First, I posted that the second article in your list led back to a measure that I spoke of approvingly. I also mentioned I was aware of similar measures which had been developed. I suggested one path forward was to discuss such measures.
That said, the "Happy Planet Index" is a crock. It is based on measures of satisfaction, ecological sustainability, and life expectancy. It is not an economic measure. It is a measure of bovine utopia.
But what the real root of your problem with my language is that you align yourself with American political spectrum. You understand the parameters of debate to be right or left as defined by the establishment and media outlets. Your pursuit of truth within this narrow spectrum of thought is noble but its like banging your head on a wall because you confine yourself to limited understanding. If I am to respond on these pre-set terms of debate, you are right. We have very few alternatives to GDP within the spectrum of thought you seem to be focused on.
You have some awfully firm opinions about what I believe. Perhaps you could enlighten me as to my academic career, business endeavors, religious affiliation, political party registration, and general life experience.
What is preventing us having a productive discussion is your inability to pick a subject and stick to it. Now again, what does this exchange have to do with the concept of profit?
However, if you want to step outside of this box and ask some more foundational questions like, what should society be doing?
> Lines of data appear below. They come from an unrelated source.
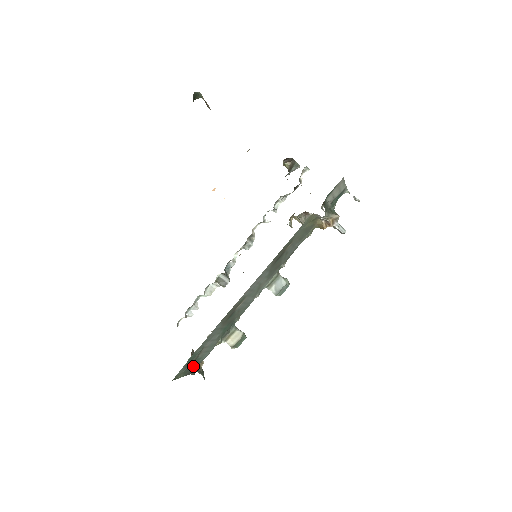
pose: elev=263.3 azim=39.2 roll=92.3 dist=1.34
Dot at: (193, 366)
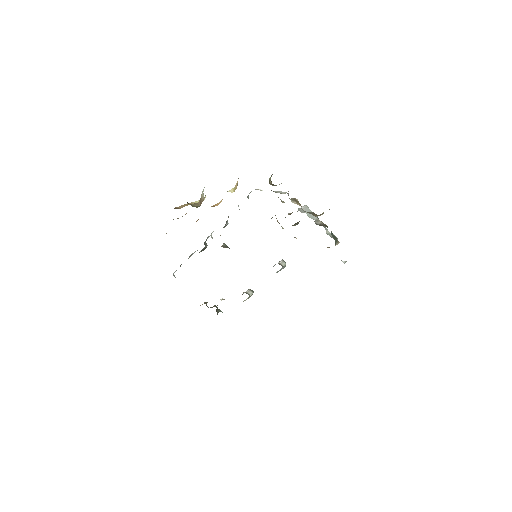
Dot at: occluded
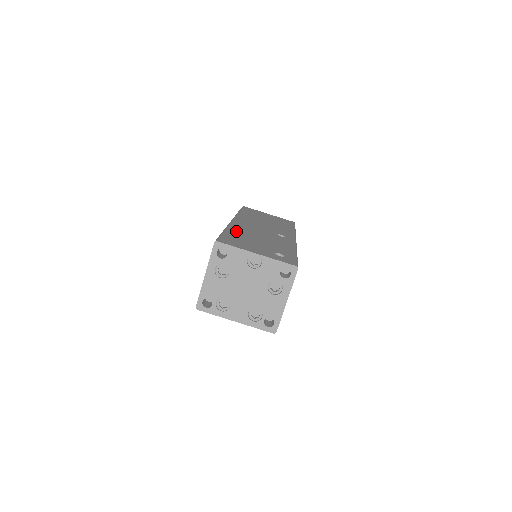
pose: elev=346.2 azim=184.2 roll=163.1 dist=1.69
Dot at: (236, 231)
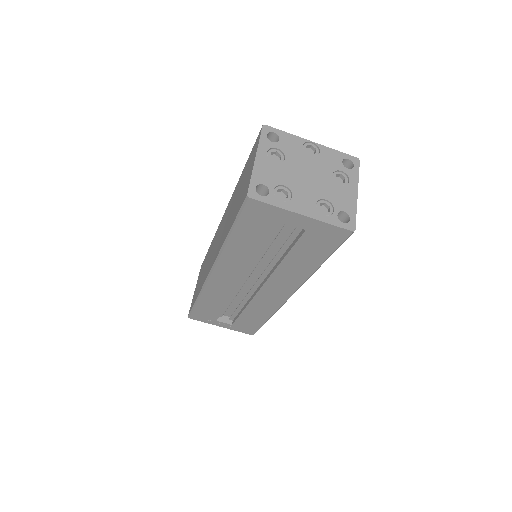
Dot at: occluded
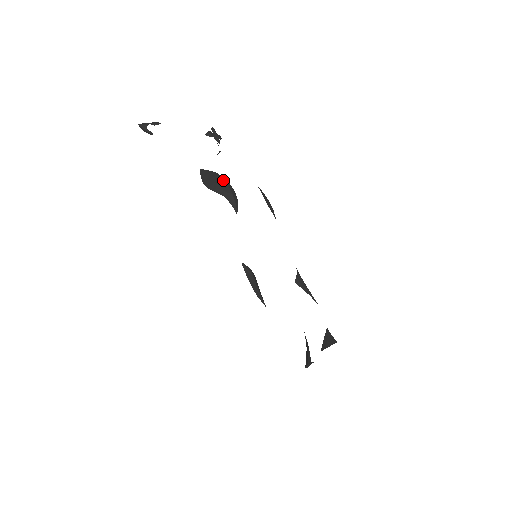
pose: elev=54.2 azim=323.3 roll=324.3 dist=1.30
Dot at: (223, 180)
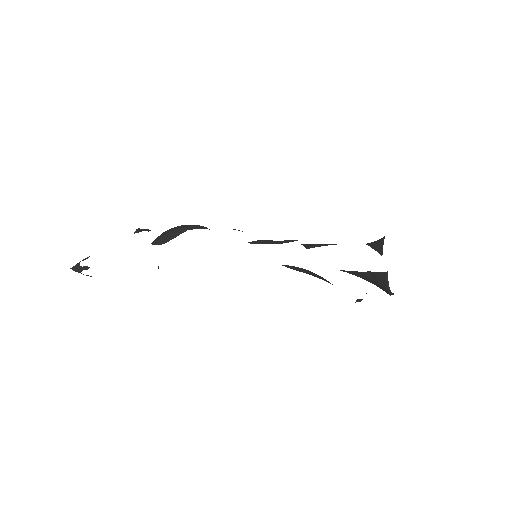
Dot at: (176, 227)
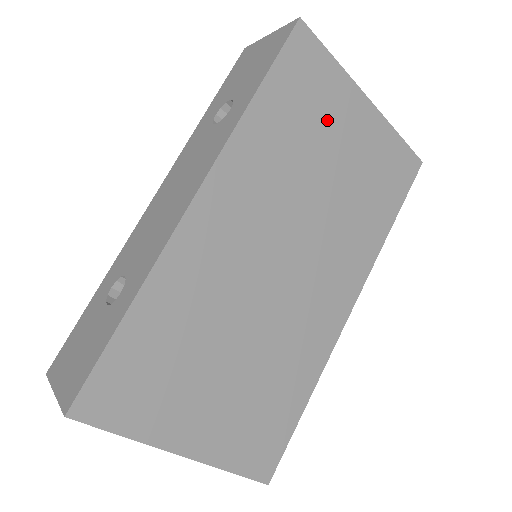
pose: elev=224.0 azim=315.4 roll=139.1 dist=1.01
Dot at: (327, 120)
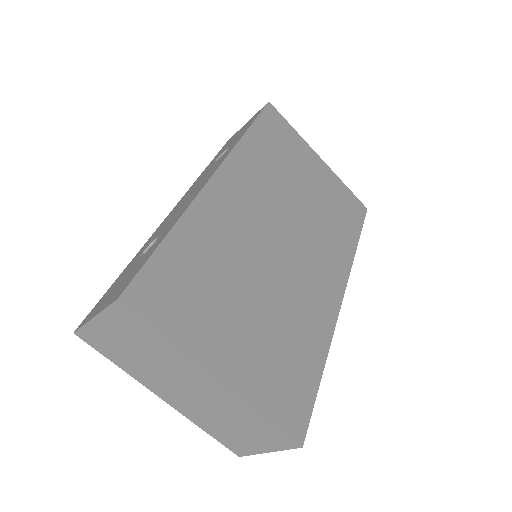
Dot at: (296, 160)
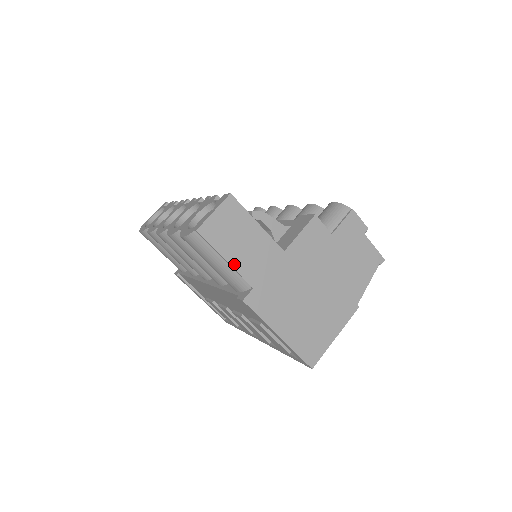
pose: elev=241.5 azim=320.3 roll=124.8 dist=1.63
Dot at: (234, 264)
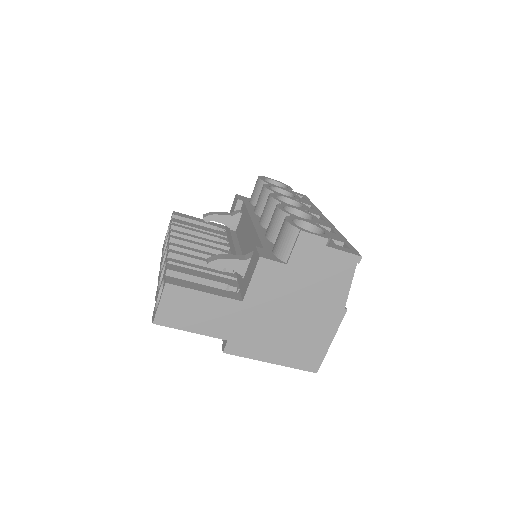
Dot at: (200, 331)
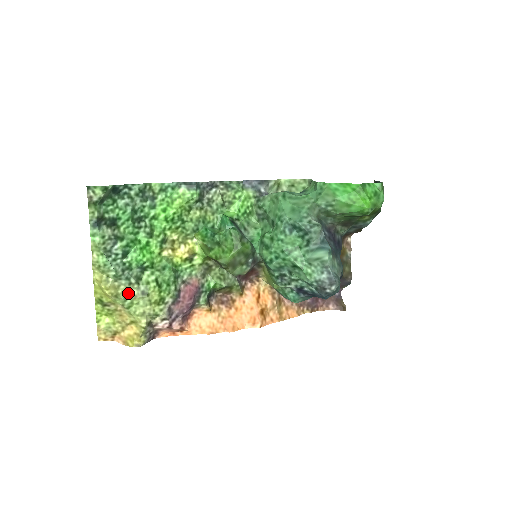
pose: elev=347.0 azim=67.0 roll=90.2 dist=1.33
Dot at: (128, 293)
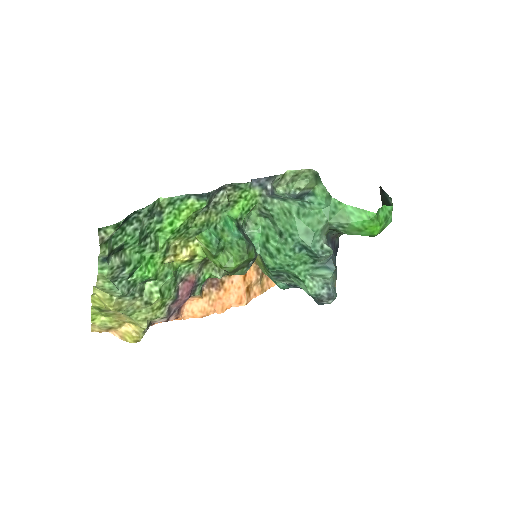
Dot at: (131, 305)
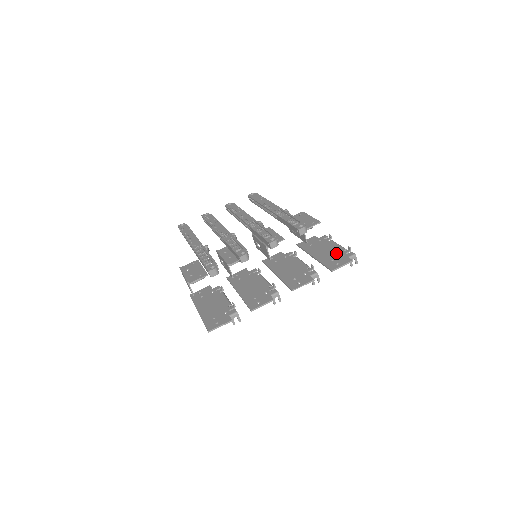
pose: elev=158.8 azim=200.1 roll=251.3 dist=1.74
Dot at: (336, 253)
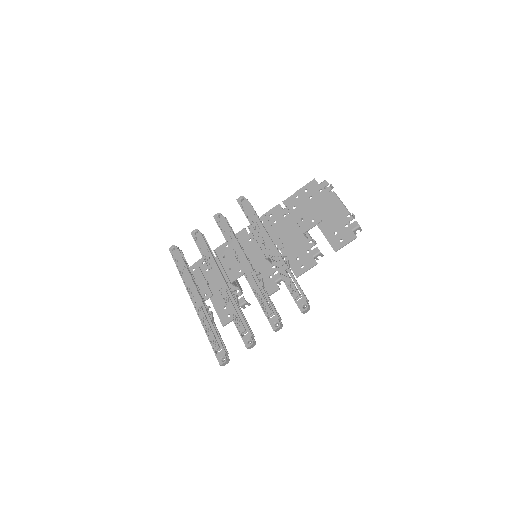
Dot at: (339, 220)
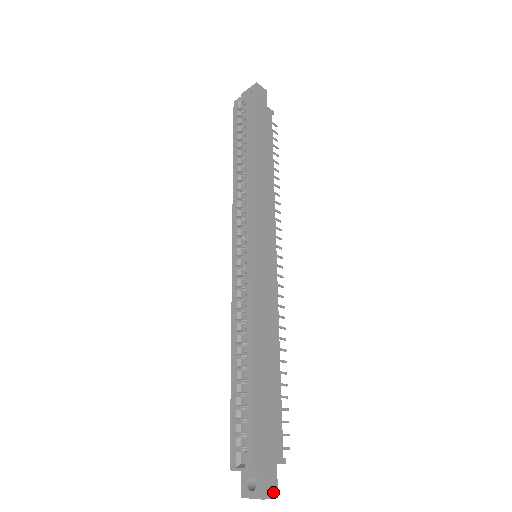
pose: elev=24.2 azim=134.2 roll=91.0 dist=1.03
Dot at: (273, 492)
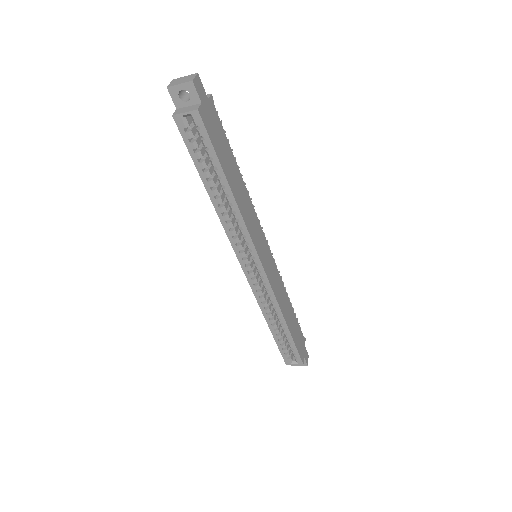
Dot at: (308, 357)
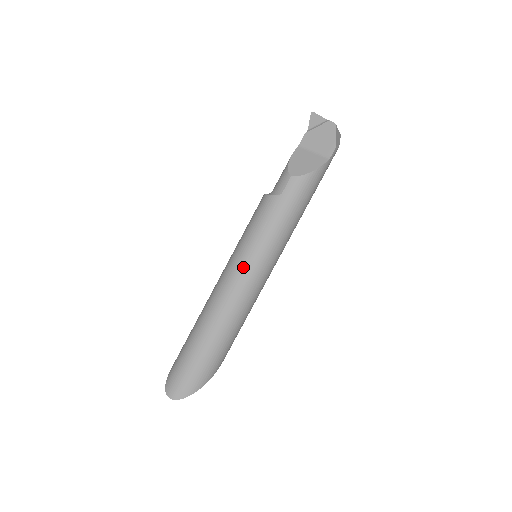
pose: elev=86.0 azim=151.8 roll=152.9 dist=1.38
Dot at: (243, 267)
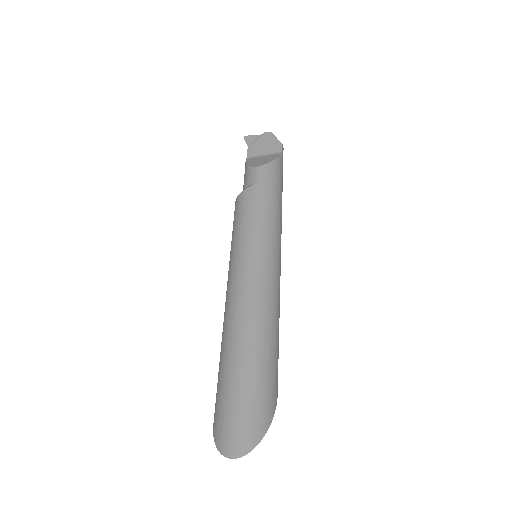
Dot at: (252, 256)
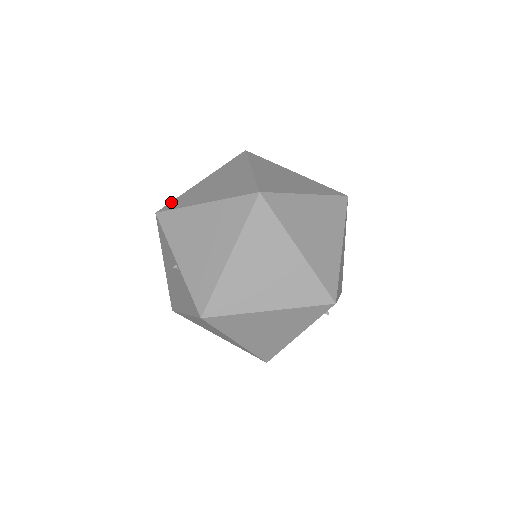
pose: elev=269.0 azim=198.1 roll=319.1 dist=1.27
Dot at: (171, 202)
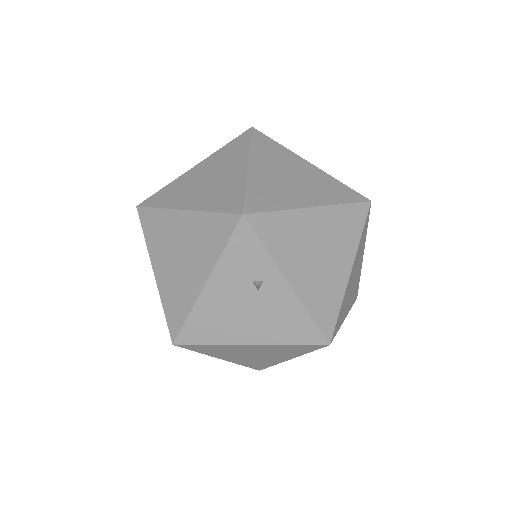
Dot at: occluded
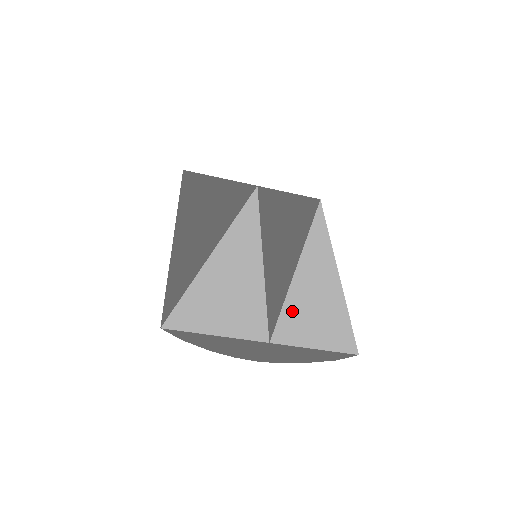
Well, if you have a moral compass instead of a narcissistic one, we can begin to understand the reasons why GDP is flawed or more importantly, what might replace the aim of increased GDP; so simply stop concerning ourselves only with producing maximum amount of products (most are shoddy and contain planned obsolescence, the precise opposite of the concept of economy/efficiency). Instead, let's focus on building communities and outlets for activity (work, volunteer etc) that actually benefit the people and the community. Outsourcing makes total sense when you don't concern yourself with the well being of a society. It makes no sense from the perspective of human existence since it leaves millions without decent opportunities for contributing to society. 1 in 6 Americans are unemployed. We have massive resources that are not being used in capital and labor but somehow GDP is growing. Our "recovery" is totally anemic because a small sector is doing so well while the rest of slipping away into poverty. 60% of Americans will face poverty for one year or more (wikipedia "Poverty in US").
Princeton just released a study a week or so ago showing only 11% of folks who are currently unemployed can expect to find work in any given month. That means long term unemployment will continue to rise and the study concludes this trend will not reverse (how convenient it is not calculated in our ~8% unemployment measurement).
This demonstrates that the economy does not exist for humans, it exists for those at the top to plunder the rest and the world's resources. So we need to step outside this narrow paradigm of standard political discourse of the last 30 years and start asking some more foundational, moral and honest questions instead of running like a rat on a wheel with a pre-determined range of debate that precludes sensible discussion and human flourishing.
I've had this discussion with students a thousand times and frankly, it's not worth the effort. It's sophomoric in the original sense (look it up). Let me know when you find the purpose of life and can design a statistically valid and reliable way of quantifying it. Then it would be economics. As stated by you, it's pop philosophy.
The rhetoric in the last sentence is soaring. Why cannot you be motivated to have that discussion?